O serviço ambiental que ninguém paga
O livro também examina os catadores de materiais recicláveis, comparando São Paulo a Buenos Aires. Fantin explica por meio de uma analogia: “Se você contrata alguém para cortar a grama da sua casa, você não vai remunerar a pessoa com grama. Com os resíduos deveria ser o mesmo.” O argumento é que o poder público precisa pagar pelo serviço ambiental prestado pelos catadores, independentemente do valor de mercado do material coletado.
A comparação entre os dois países revela trajetórias distintas. Em Buenos Aires, uma tradição política mais consolidada permitiu que cooperativas de grande escala conquistassem o “salário social”. No Brasil, a dinâmica ainda é marcada pela “viração”, o improviso cotidiano, e pela fragmentação em experiências menores de economia solidária.
Envelhecer no lugar, resistir ao calor
O livro se encerra com o conceito de “Envelhecer no Território”, que adapta teorias produzidas nos países do Norte Global para a realidade desigual da América Latina. A proposta defende políticas urbanas que permitam ao idoso permanecer em sua comunidade com autonomia, preservando vínculos afetivos e identidade.
Essa permanência, porém, é ameaçada pela crise climática. Populações idosas em periferias adensadas e sem infraestrutura são as mais vulneráveis a ondas de calor e enchentes. A resposta, para Fantin, remete ao simples. “Uma cidade bem arborizada pode reduzir a temperatura em até 3 graus.
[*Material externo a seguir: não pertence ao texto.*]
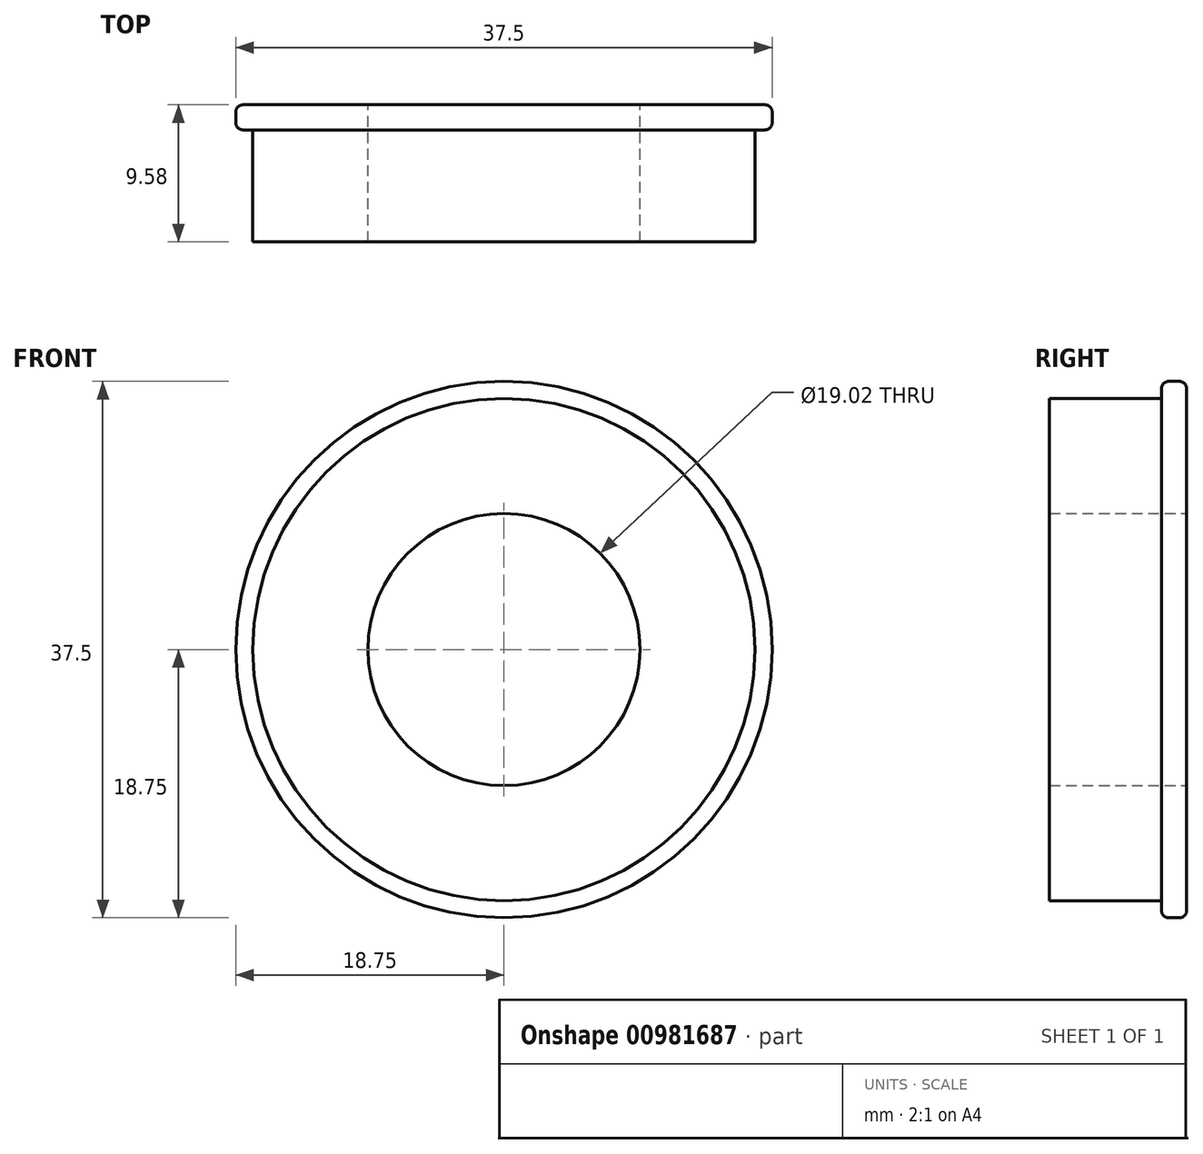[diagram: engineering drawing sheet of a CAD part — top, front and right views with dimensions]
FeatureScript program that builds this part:
annotation { "Feature Type Name" : "Feature", "Feature Type Description" : "" }
export const myFeature = defineFeature(function(context is Context, id is Id, definition is map)
    precondition{}
    {
        {
            var Q0;
            Q0=qCreatedBy(makeId("Front.planeOp"),FACE);
            var sketch = newSketch(context, id + "F0", { "sketchPlane" : qUnion([Q0])});
            skCircle(sketch, "E0", {"center": v(0, 0) * mm, "radius": 9.5 * mm});
            skCircle(sketch, "E1", {"center": v(0, 0) * mm, "radius": 17.55 * mm});
            skSolve(sketch);
        }
        {
            var Q0;
            Q0 = qSketchRegion(id + "F0", true);
            extrude(context, id + "F1", {"entities" : qUnion([Q0]), "depth" : 9.58 * mm, "offsetDistance" : 25 * mm});
        }
        {
            var Q0;
            Q0=qCreatedBy(makeId("Front.planeOp"),FACE);
            var sketch = newSketch(context, id + "F2", { "sketchPlane" : qUnion([Q0])});
            skCircle(sketch, "E2", {"center": v(0, 0) * mm, "radius": 18.75 * mm});
            skCircle(sketch, "E3.0", {"center": v(0, 0) * mm, "radius": 17.55 * mm});
            skSolve(sketch);
        }
        {
            var Q0;
            Q0 = qSketchRegion(id + "F2", true);
            extrude(context, id + "F3", {"entities" : qUnion([Q0]), "operationType" : NewBodyOperationType.ADD, "depth" : 1.75 * mm, "offsetDistance" : 25 * mm});
        }
        {
            var Q0;
            Q0=makeQuery(id+"F3.opExtrude","CAP_EDGE",EDGE,{"disambiguationData":[OSD([sQuery(id+"F2.wireOp",EDGE,"E2")])],"isStart":false});
            var Q1;
            Q1=makeQuery(id+"F3.opExtrude","CAP_EDGE",EDGE,{"disambiguationData":[OSD([sQuery(id+"F2.wireOp",EDGE,"E2")])],"isStart":true});
            fillet(context, id + "F4", {"entities" : qUnion([Q0, Q1]), "tangentPropagation" : true, "radius" : 0.5 * mm, "defaultsChanged" : true, "vertexSettings" : [], "allowEdgeOverflow" : false});
        }
    });
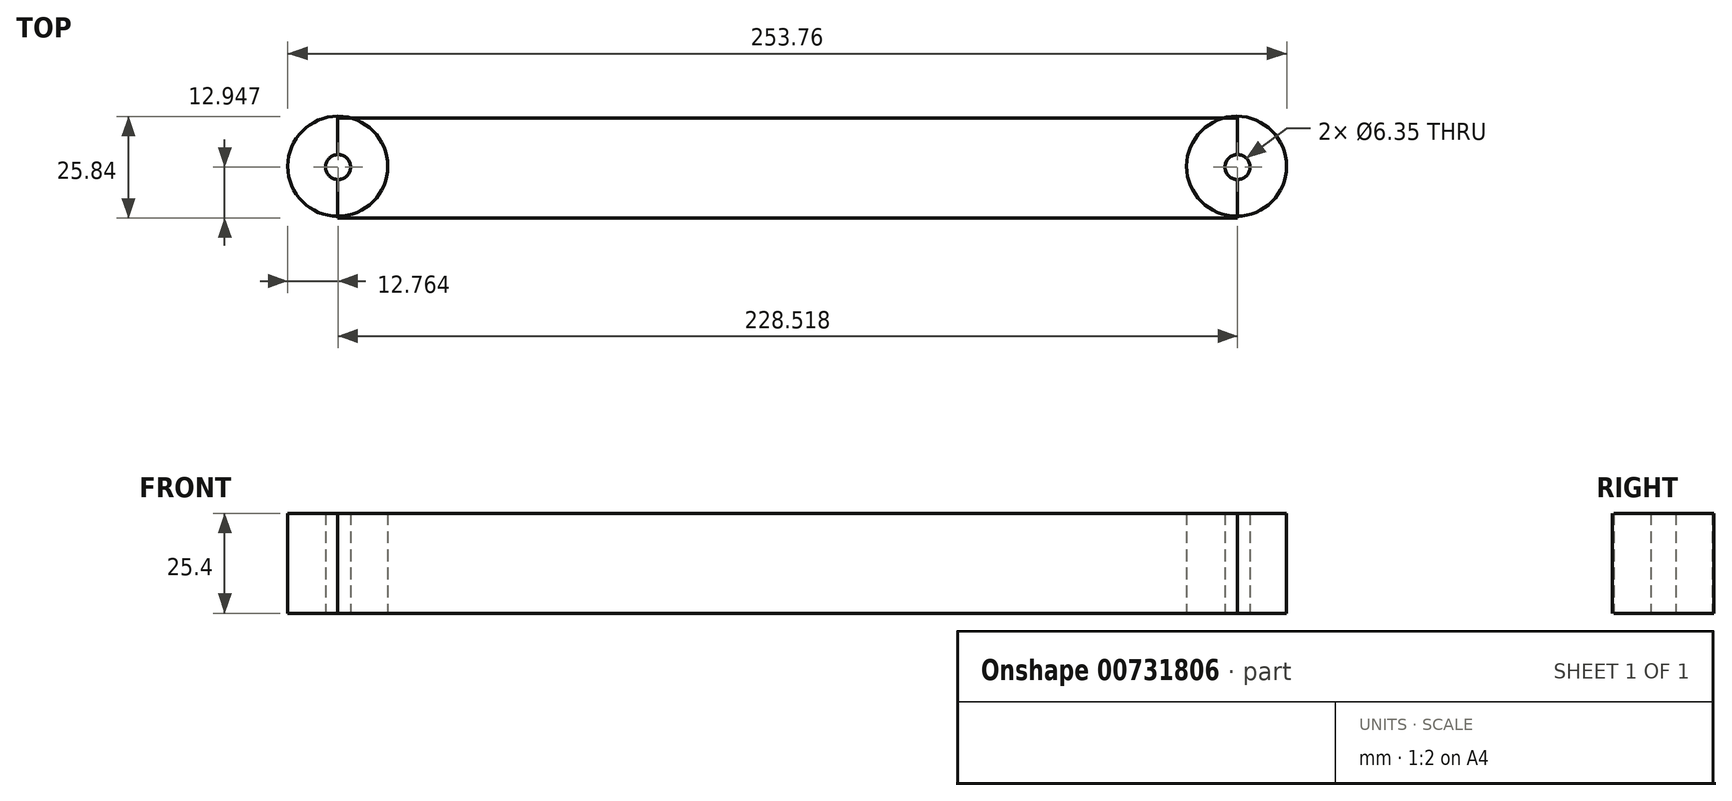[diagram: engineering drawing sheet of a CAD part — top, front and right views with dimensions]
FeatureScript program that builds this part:
annotation { "Feature Type Name" : "Feature", "Feature Type Description" : "" }
export const myFeature = defineFeature(function(context is Context, id is Id, definition is map)
    precondition{}
    {
        {
            var Q0;
            Q0=qCreatedBy(makeId("Top.planeOp"),FACE);
            var sketch = newSketch(context, id + "F0", { "sketchPlane" : qUnion([Q0])});
            skLineSegment(sketch, "E0", {"start": v(-70.36, -2.73) * mm, "end": v(158.24, -2.73) * mm});
            skLineSegment(sketch, "E1", {"start": v(158.24, -2.73) * mm, "end": v(158.24, 22.67) * mm});
            skLineSegment(sketch, "E2", {"start": v(158.24, 22.67) * mm, "end": v(-70.36, 22.67) * mm});
            skLineSegment(sketch, "E3", {"start": v(-70.36, 22.67) * mm, "end": v(-70.36, -2.73) * mm});
            skSolve(sketch);
        }
        {
            var Q0;
            Q0=qCreatedBy(makeId("Top.planeOp"),FACE);
            var sketch = newSketch(context, id + "F1", { "sketchPlane" : qUnion([Q0])});
            skCircle(sketch, "E4", {"center": v(-70.36, 10.41) * mm, "radius": 12.7 * mm});
            skCircle(sketch, "E5", {"center": v(158, 10.41) * mm, "radius": 12.7 * mm});
            skSolve(sketch);
        }
        {
            var Q0;
            Q0=makeQuery(id+"F1.imprint","IMPRINT",FACE,{"disambiguationData":[TD([[makeQuery(id+"F1.imprint","IMPRINT",EDGE,{"derivedFrom":sQuery(id+"F1.wireOp",EDGE,"E4")}),1.0]])]});
            var Q1;
            Q1=makeQuery(id+"F0.imprint","IMPRINT",FACE,{"disambiguationData":[TD([[makeQuery(id+"F0.imprint","IMPRINT",EDGE,{"derivedFrom":sQuery(id+"F0.wireOp",EDGE,"E0")}),1.0]])]});
            var Q2;
            Q2=makeQuery(id+"F1.imprint","IMPRINT",FACE,{"disambiguationData":[TD([[makeQuery(id+"F1.imprint","IMPRINT",EDGE,{"derivedFrom":sQuery(id+"F1.wireOp",EDGE,"E5")}),1.0]])]});
            extrude(context, id + "F2", {"entities" : qUnion([Q0, Q1, Q2]), "depth" : 25.4 * mm, "offsetDistance" : 25.4 * mm});
        }
        {
            var Q0;
            Q0=qCreatedBy(makeId("Top.planeOp"),FACE);
            var sketch = newSketch(context, id + "F3", { "sketchPlane" : qUnion([Q0])});
            skCircle(sketch, "E6", {"center": v(-70.3, 10.22) * mm, "radius": 12.7 * mm});
            skSolve(sketch);
        }
        {
            var Q0;
            Q0=sQuery(id+"F3.wireOp",VERTEX,"E6.center");
            var Q1;
            Q1=makeQuery(id+"F2.opExtrude","SWEPT_BODY",BODY,{"disambiguationData":[OSD([sQuery(id+"F0.wireOp",EDGE,"E0"),sQuery(id+"F0.wireOp",EDGE,"E1"),sQuery(id+"F0.wireOp",EDGE,"E2"),sQuery(id+"F0.wireOp",EDGE,"E3")])]});
            var Q2;
            Q2=makeQuery(id+"F2.opExtrude","SWEPT_BODY",BODY,{"disambiguationData":[OSD([sQuery(id+"F1.wireOp",EDGE,"E4")])]});
            hole(context, id + "F4", {"style" : HoleStyle.SIMPLE, "endStyle" : HoleEndStyle.THROUGH, "oppositeDirection" : true, "holeDiameter" : 6.35 * mm, "majorDiameter" : 6.35 * mm, "isTappedThrough" : true, "tappedDepth" : 12.7 * mm, "tapClearance" : 3, "locations" : qUnion([Q0]), "scope" : qUnion([Q1, Q2])});
        }
        {
            var Q0;
            Q0=qCreatedBy(makeId("Top.planeOp"),FACE);
            var sketch = newSketch(context, id + "F5", { "sketchPlane" : qUnion([Q0])});
            skCircle(sketch, "E7", {"center": v(158.22, 10.22) * mm, "radius": 12.7 * mm});
            skSolve(sketch);
        }
        {
            var Q0;
            Q0=sQuery(id+"F5.wireOp",VERTEX,"E7.center");
            var Q1;
            Q1=makeQuery(id+"F2.opExtrude","SWEPT_BODY",BODY,{"disambiguationData":[OSD([sQuery(id+"F0.wireOp",EDGE,"E0"),sQuery(id+"F0.wireOp",EDGE,"E1"),sQuery(id+"F0.wireOp",EDGE,"E2"),sQuery(id+"F0.wireOp",EDGE,"E3")])]});
            var Q2;
            Q2=makeQuery(id+"F2.opExtrude","SWEPT_BODY",BODY,{"disambiguationData":[OSD([sQuery(id+"F1.wireOp",EDGE,"E5")])]});
            hole(context, id + "F6", {"style" : HoleStyle.SIMPLE, "endStyle" : HoleEndStyle.THROUGH, "oppositeDirection" : true, "holeDiameter" : 6.35 * mm, "majorDiameter" : 6.35 * mm, "isTappedThrough" : true, "tappedDepth" : 12.7 * mm, "tapClearance" : 3, "locations" : qUnion([Q0]), "scope" : qUnion([Q1, Q2])});
        }
    });
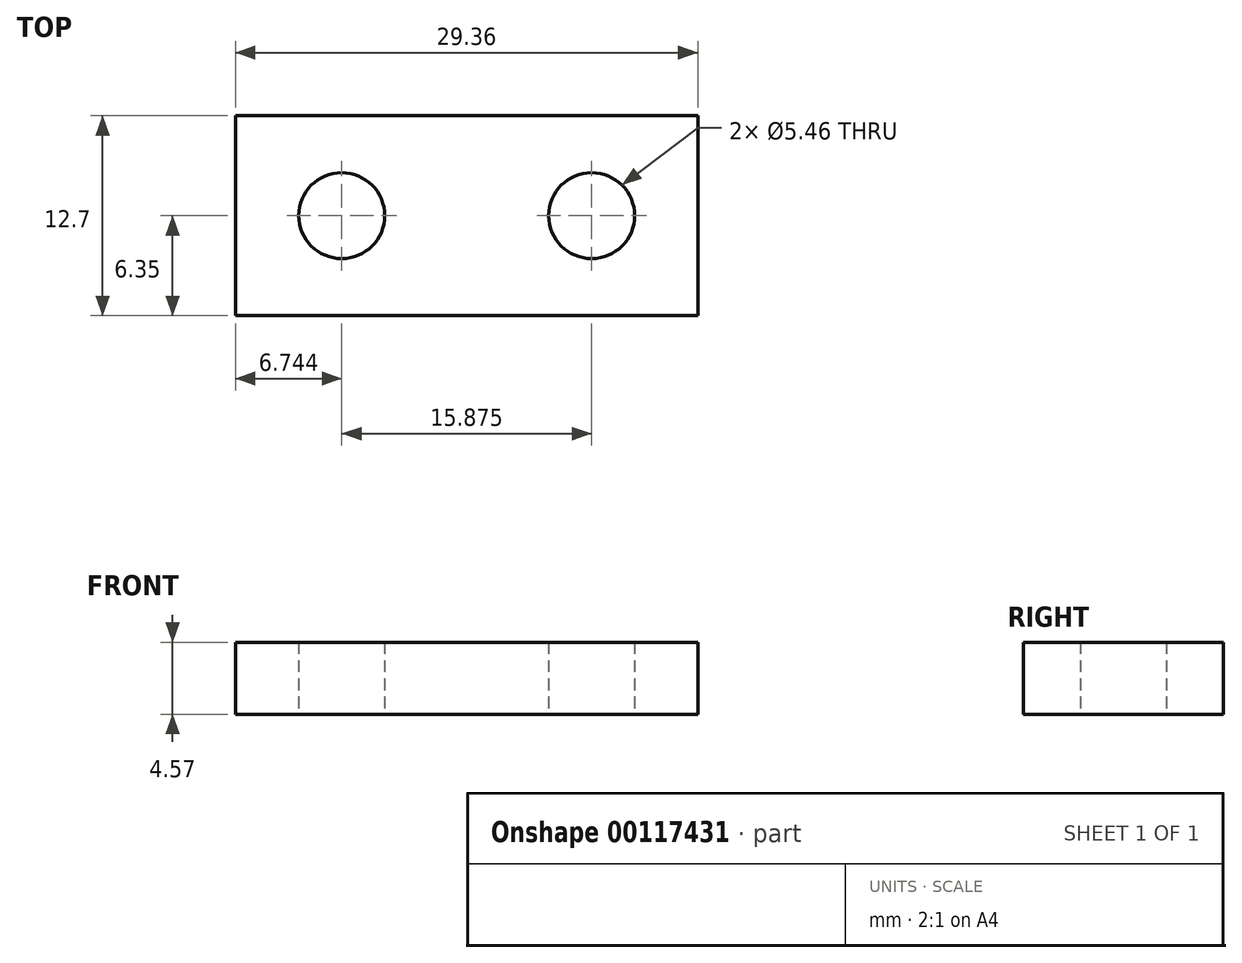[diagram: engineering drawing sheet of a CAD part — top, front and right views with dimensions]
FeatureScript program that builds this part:
annotation { "Feature Type Name" : "Feature", "Feature Type Description" : "" }
export const myFeature = defineFeature(function(context is Context, id is Id, definition is map)
    precondition{}
    {
        {
            var Q0;
            Q0=qCreatedBy(makeId("Top.planeOp"),FACE);
            var sketch = newSketch(context, id + "F0", { "sketchPlane" : qUnion([Q0])});
            skLineSegment(sketch, "E0.bottom", {"start": v(0, 0) * mm, "end": v(29.36, 0) * mm});
            skLineSegment(sketch, "E0.top", {"start": v(0, 12.7) * mm, "end": v(29.36, 12.7) * mm});
            skLineSegment(sketch, "E0.left", {"start": v(0, 0) * mm, "end": v(0, 12.7) * mm});
            skLineSegment(sketch, "E0.right", {"start": v(29.36, 0) * mm, "end": v(29.36, 12.7) * mm});
            skCircle(sketch, "E1", {"center": v(6.74, 6.35) * mm, "radius": 2.73 * mm});
            skCircle(sketch, "E2", {"center": v(22.62, 6.35) * mm, "radius": 2.73 * mm});
            skCircle(sketch, "E3", {"center": v(6.74, 6.35) * mm, "radius": 5.16 * mm, "construction": true});
            skSolve(sketch);
        }
        {
            var Q0;
            Q0 = qSketchRegion(id + "F0", true);
            extrude(context, id + "F1", {"entities" : qUnion([Q0]), "depth" : 4.57 * mm});
        }
    });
A árvore é a tecnologia mais antiga e a mais funcional.”
Para Fantin, a obra reafirma o valor da internacionalização acadêmica dentro da própria América Latina. Disponível gratuitamente no Portal de Livros Abertos da USP, o livro se propõe como um gesto de cooperação entre países que compartilham questões estruturais semelhantes. “Olhar para a América Latina é muito mais interessante para buscar, dentro das cooperações acadêmicas, soluções para os problemas comuns”, conclui o professor.
Matéria: Mariana Gaia | Jornal da USP.